March 12, 2023 - Language models on a Toaster

A little over a week later, Artem Andreenko gets the model working on a Raspberry Pi. At this point the model runs too slowly to be practical because the weights must be paged in and out of memory. Nonetheless, this sets the stage for an onslaught of minification efforts.

March 13, 2023 - Fine Tuning on a Laptop

The next day, Stanford releases Alpaca, which adds instruction tuning to LLaMA. More important than the actual weights, however, was Eric Wang’s alpaca-lora repo, which used low rank fine-tuning to do this training “within hours on a single RTX 4090”.

Suddenly, anyone could fine-tune the model to do anything, kicking off a race to the bottom on low-budget fine-tuning projects. Papers proudly describe their total spend of a few hundred dollars. What’s more, the low rank updates can be distributed easily and separately from the original weights, making them independent of the original license from Meta. Anyone can share and apply them.

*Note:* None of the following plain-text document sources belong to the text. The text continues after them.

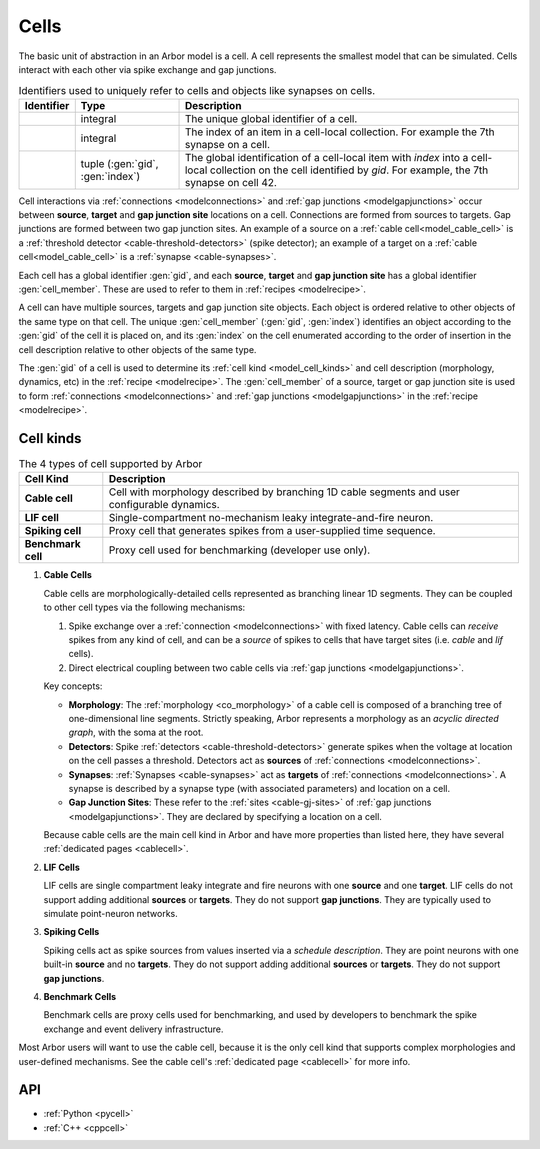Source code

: .. _modelcells:

Cells
=====

The basic unit of abstraction in an Arbor model is a cell.
A cell represents the smallest model that can be simulated.
Cells interact with each other via spike exchange and gap junctions.

.. table:: Identifiers used to uniquely refer to cells and objects like synapses on cells.

    ========================  ================================  ===========================================================
    Identifier                Type                              Description
    ========================  ================================  ===========================================================
    .. generic:: gid          integral                          The unique global identifier of a cell.
    .. generic:: index        integral                          The index of an item in a cell-local collection.
                                                                For example the 7th synapse on a cell.
    .. generic:: cell_member  tuple (:gen:`gid`, :gen:`index`)  The global identification of a cell-local item with `index`
                                                                into a cell-local collection on the cell identified by `gid`.
                                                                For example, the 7th synapse on cell 42.
    ========================  ================================  ===========================================================

Cell interactions via :ref:`connections <modelconnections>` and :ref:`gap junctions <modelgapjunctions>` occur
between **source**, **target** and **gap junction site** locations on a cell. Connections are formed from sources
to targets. Gap junctions are formed between two gap junction sites. An example of a source on a
:ref:`cable cell<model_cable_cell>` is a :ref:`threshold detector <cable-threshold-detectors>` (spike detector);
an example of a target on a :ref:`cable cell<model_cable_cell>` is a :ref:`synapse <cable-synapses>`.

Each cell has a global identifier :gen:`gid`, and each **source**, **target** and **gap junction site** has a
global identifier :gen:`cell_member`. These are used to refer to them in :ref:`recipes <modelrecipe>`.

A cell can have multiple sources, targets and gap junction site objects. Each object is ordered relative to other
objects of the same type on that cell. The unique :gen:`cell_member` (:gen:`gid`, :gen:`index`) identifies an object
according to the :gen:`gid` of the cell it is placed on, and its :gen:`index` on the cell enumerated according to the
order of insertion in the cell description relative to other objects of the same type.

The :gen:`gid` of a cell is used to determine its :ref:`cell kind <model_cell_kinds>` and cell description
(morphology, dynamics, etc) in the :ref:`recipe <modelrecipe>`.
The :gen:`cell_member` of a source, target or gap junction site is used to form :ref:`connections <modelconnections>`
and :ref:`gap junctions <modelgapjunctions>` in the :ref:`recipe <modelrecipe>`.



.. _model_cell_kinds:

Cell kinds
----------

.. table:: The 4 types of cell supported by Arbor

    ========================  ===========================================================
    Cell Kind                 Description
    ========================  ===========================================================
    **Cable cell**            Cell with morphology described by branching
                              1D cable segments and user configurable dynamics.
    **LIF cell**              Single-compartment no-mechanism leaky integrate-and-fire
                              neuron.
    **Spiking cell**          Proxy cell that generates spikes from a user-supplied
                              time sequence.
    **Benchmark cell**        Proxy cell used for benchmarking (developer use only).
    ========================  ===========================================================

.. _model_cable_cell:
1. **Cable Cells**

   Cable cells are morphologically-detailed cells represented as branching linear 1D segments. They can be coupled
   to other cell types via the following mechanisms:

   1. Spike exchange over a :ref:`connection <modelconnections>` with fixed latency.
      Cable cells can *receive* spikes from any kind of cell, and can be a *source* of spikes
      to cells that have target sites (i.e. *cable* and *lif* cells).
   2. Direct electrical coupling between two cable cells via :ref:`gap junctions <modelgapjunctions>`.

   Key concepts:

   * **Morphology**: The :ref:`morphology <co_morphology>` of a cable cell is composed of a branching
     tree of one-dimensional line segments. Strictly speaking, Arbor represents a morphology as an
     *acyclic directed graph*, with the soma at the root.
   * **Detectors**: Spike :ref:`detectors <cable-threshold-detectors>` generate spikes when the voltage
     at location on the cell passes a threshold. Detectors act as **sources** of
     :ref:`connections <modelconnections>`.
   * **Synapses**: :ref:`Synapses <cable-synapses>` act as **targets** of
     :ref:`connections <modelconnections>`. A synapse is described by a synapse type
     (with associated parameters) and location on a cell.
   * **Gap Junction Sites**: These refer to the :ref:`sites <cable-gj-sites>` of
     :ref:`gap junctions <modelgapjunctions>`. They are declared by specifying a location on a cell.

   Because cable cells are the main cell kind in Arbor and have more properties than listed here,
   they have several :ref:`dedicated pages <cablecell>`.

.. _model_lif_cell:
2. **LIF Cells**

   LIF cells are single compartment leaky integrate and fire neurons with one **source** and one **target**.
   LIF cells do not support adding additional **sources** or **targets**. They do not support **gap junctions**.
   They are typically used to simulate point-neuron networks.

.. _model_spike_cell:
3. **Spiking Cells**

   Spiking cells act as spike sources from values inserted via a `schedule description`.
   They are point neurons with one built-in **source** and no **targets**.
   They do not support adding additional **sources** or **targets**. They do not support **gap junctions**.

.. _model_bench_cell:
4. **Benchmark Cells**

   Benchmark cells are proxy cells used for benchmarking, and used by developers to benchmark the spike exchange and
   event delivery infrastructure.

Most Arbor users will want to use the cable cell, because it is the only cell kind that supports complex
morphologies and user-defined mechanisms. See the cable cell's :ref:`dedicated page <cablecell>` for more info.

API
---

* :ref:`Python <pycell>`
* :ref:`C++ <cppcell>`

March 18, 2023 - Now It’s Fast

Georgi Gerganov uses 4 bit quantization to run LLaMA on a MacBook CPU. It is the first “no GPU” solution that is fast enough to be practical.

March 19, 2023 - A 13B model achieves “parity” with Bard

The next day, a cross-university collaboration releases Vicuna, and uses GPT-4-powered eval to provide qualitative comparisons of model outputs. While the evaluation method is suspect, the model is materially better than earlier variants. Training Cost: $300.

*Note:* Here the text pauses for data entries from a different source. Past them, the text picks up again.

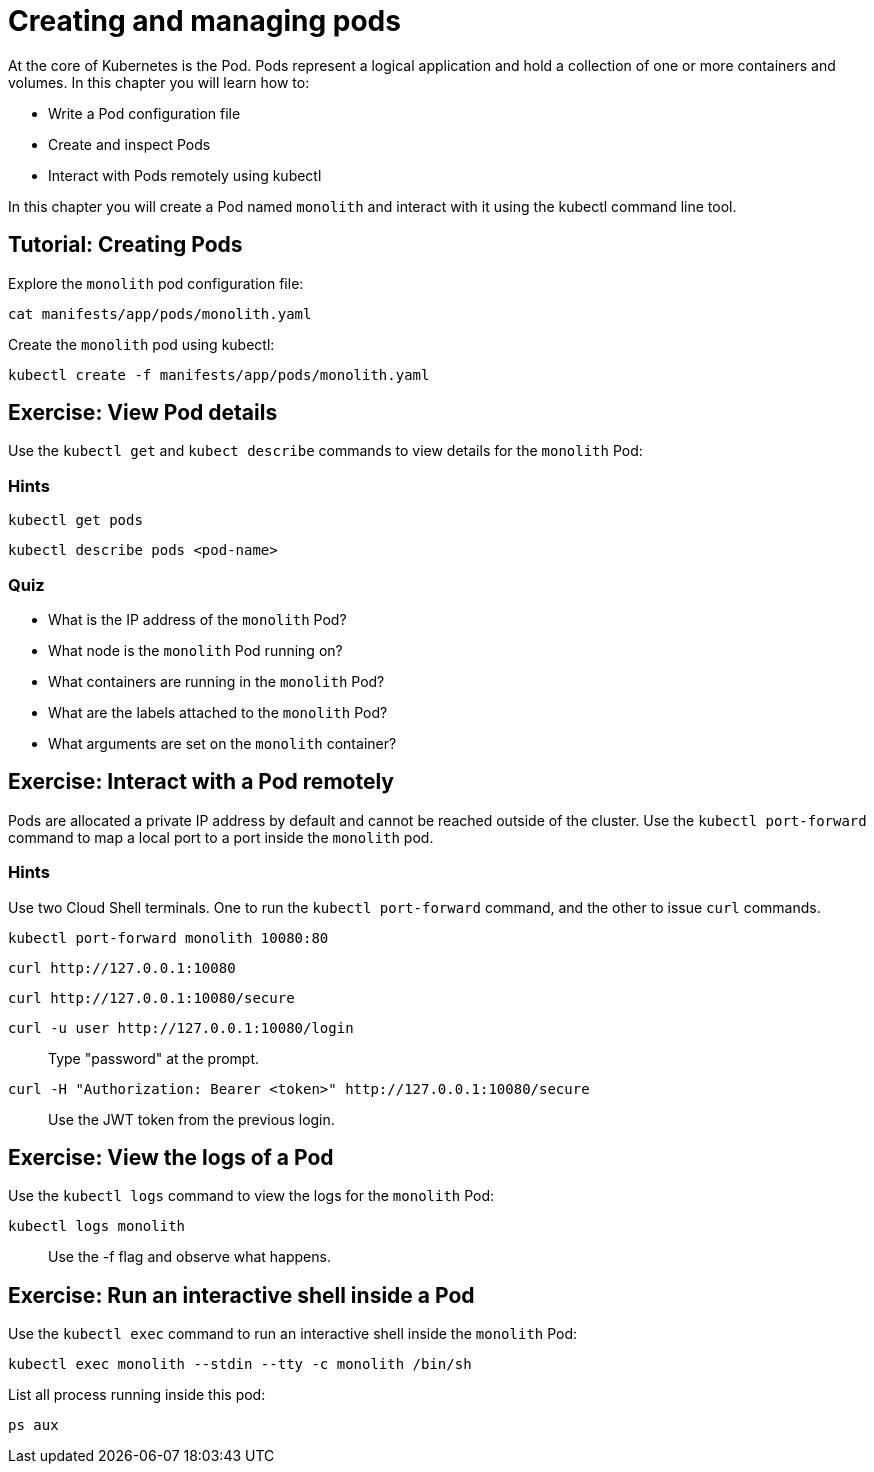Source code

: = Creating and managing pods


At the core of Kubernetes is the Pod. Pods represent a logical application and hold a collection of one or more containers and volumes. In this chapter you will learn how to:

* Write a Pod configuration file
* Create and inspect Pods 
* Interact with Pods remotely using kubectl

In this chapter you will create a Pod named `monolith` and interact with it using the kubectl command line tool.

== Tutorial: Creating Pods

Explore the `monolith` pod configuration file:

```shell
cat manifests/app/pods/monolith.yaml
```

Create the `monolith` pod using kubectl:

```shell
kubectl create -f manifests/app/pods/monolith.yaml
```

== Exercise: View Pod details

Use the `kubectl get` and `kubect describe` commands to view details for the `monolith` Pod:

=== Hints

```shell
kubectl get pods
```

```shell
kubectl describe pods <pod-name>
```

=== Quiz

* What is the IP address of the `monolith` Pod?
* What node is the `monolith` Pod running on?
* What containers are running in the `monolith` Pod?
* What are the labels attached to the `monolith` Pod?
* What arguments are set on the `monolith` container?

== Exercise: Interact with a Pod remotely

Pods are allocated a private IP address by default and cannot be reached outside of the cluster. Use the `kubectl port-forward` command to map a local port to a port inside the `monolith` pod. 

=== Hints

Use two Cloud Shell terminals. One to run the `kubectl port-forward` command, and the other to issue `curl` commands.

```shell
kubectl port-forward monolith 10080:80
```

```shell
curl http://127.0.0.1:10080
```

```shell
curl http://127.0.0.1:10080/secure
```

```shell
curl -u user http://127.0.0.1:10080/login
```

> Type "password" at the prompt.

```shell
curl -H "Authorization: Bearer <token>" http://127.0.0.1:10080/secure
```

> Use the JWT token from the previous login.

== Exercise: View the logs of a Pod

Use the `kubectl logs` command to view the logs for the `monolith` Pod:

```shell
kubectl logs monolith
```

> Use the -f flag and observe what happens.

== Exercise: Run an interactive shell inside a Pod

Use the `kubectl exec` command to run an interactive shell inside the `monolith` Pod:

```shell
kubectl exec monolith --stdin --tty -c monolith /bin/sh
```

List all process running inside this pod:
```shell
ps aux
```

Notably, they were able to use data from ChatGPT while circumventing restrictions on its API - They simply sampled examples of “impressive” ChatGPT dialogue posted on sites like ShareGPT.

March 25, 2023 - Choose Your Own Model

Nomic creates GPT4All, which is both a model and, more importantly, an ecosystem. For the first time, we see models (including Vicuna) being gathered together in one place. Training Cost: $100.

March 28, 2023 - Open Source GPT-3

Cerebras (not to be confused with our own Cerebra) trains the GPT-3 architecture using the optimal compute schedule implied by Chinchilla, and the optimal scaling implied by μ-parameterization. This outperforms existing GPT-3 clones by a wide margin, and represents the first confirmed use of μ-parameterization “in the wild”. These models are trained from scratch, meaning the community is no longer dependent on LLaMA.

March 28, 2023 - Multimodal Training in One Hour

Using a novel Parameter Efficient Fine Tuning (PEFT) technique, LLaMA-Adapter introduces instruction tuning and multimodality in one hour of training. Impressively, they do so with just 1.2M learnable parameters. The model achieves a new SOTA on multimodal ScienceQA.

April 3, 2023 - Real Humans Can’t Tell the Difference Between a 13B Open Model and ChatGPT

Berkeley launches Koala, a dialogue model trained entirely using freely available data.

They take the crucial step of measuring real human preferences between their model and ChatGPT. While ChatGPT still holds a slight edge, more than 50% of the time users either prefer Koala or have no preference. Training Cost: $100.

April 15, 2023 - Open Source RLHF at ChatGPT Levels

Open Assistant launches a model and, more importantly, a dataset for Alignment via RLHF. Their model is close (48.3% vs. 51.7%) to ChatGPT in terms of human preference. In addition to LLaMA, they show that this dataset can be applied to Pythia-12B, giving people the option to use a fully open stack to run the model. Moreover, because the dataset is publicly available, it takes RLHF from unachievable to cheap and easy for small experimenters.